The change is a compromise made after the district informed the school in May that it could no longer transport students from their zone schools to the arts building on Telfair Street or take them home when the program ends at 6 p.m., as had been done since the program’s inception.
There were 81 students enrolled in the program last year; about 50 were being transported by the school system from Langford Middle, C.T. Walker Traditional Magnet, A.R. Johnson Health Science and Engineering Magnet, John S. Davidson Fine Arts Magnet and Hornsby K-8 schools, according to Jessye Norman board of directors member Linda Scales.
Scales said the school will have to ask parents to pick up their students or find carpools at the end of the day, but the compromise is better than leaving students without a method of getting to the school at all.
“It will be hard, but we’ll try,” Scales said. “We appreciate the support, because it could have been more difficult.”
The Richmond County Board of Education approved the compromise 7-2 Tuesday, with Barbara Pulliam and Patsy Scott in dissent and Marian Barnes absent.

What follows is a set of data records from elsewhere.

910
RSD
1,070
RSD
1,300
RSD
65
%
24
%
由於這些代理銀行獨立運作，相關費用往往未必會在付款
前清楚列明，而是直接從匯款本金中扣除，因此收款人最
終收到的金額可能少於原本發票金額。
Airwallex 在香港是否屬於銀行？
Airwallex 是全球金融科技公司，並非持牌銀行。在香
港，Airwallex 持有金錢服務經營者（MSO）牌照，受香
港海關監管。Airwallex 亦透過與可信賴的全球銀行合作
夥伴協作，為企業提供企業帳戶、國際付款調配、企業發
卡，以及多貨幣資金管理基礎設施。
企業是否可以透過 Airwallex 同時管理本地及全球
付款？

The school offers free visual arts, dance, music and drama education to mostly low-income students, along with tutoring and homework assistance in its after-school program.
Transportation Director Jimmie Wiley said his department has designed routes so drivers can efficiently drop students at Jessye Norman while they are running the normal routes from the five schools to surrounding neighborhoods. The cost over the years has come in driving the roughly 50 students from Jessye Norman to their homes.
During this budget year, when all schools had to cut 7 percent of their costs, the transportation
department also had to slice $300,000 from its operations.
Because Wiley said there is almost no cost for drivers to make pit stops at Jessye Norman along their normal afternoon routes, board member Alex Howard said it only makes sense to at least continue that aspect.
“We have a group of people trying to involve our students in something good, a free program that does not cost the school system any money,” Howard said. “It’s benefited our students, and I think it’s something we need to do.”
Scales said that in the program’s history, no students have dropped out of school, many have gone on to college and all perform ahead of their peers on standardized tests in every subject.
“It goes along with the evidence that children involved in the arts do better academically,” Scales said. “They’re more focused and disciplined.”
Pulliam said she could not support the busing of arts students after the board this year declined to begin providing transportation for alternative program students from their homes to the campus on Walton Way.
“We have to transport all our kids,” she said. “I can’t just say because a kid is at risk or doing something wrong that he has to walk and the ones doing good can ride. My view is if we can’t do it for the kids at risk and need a ride, I can’t vote for any of them.”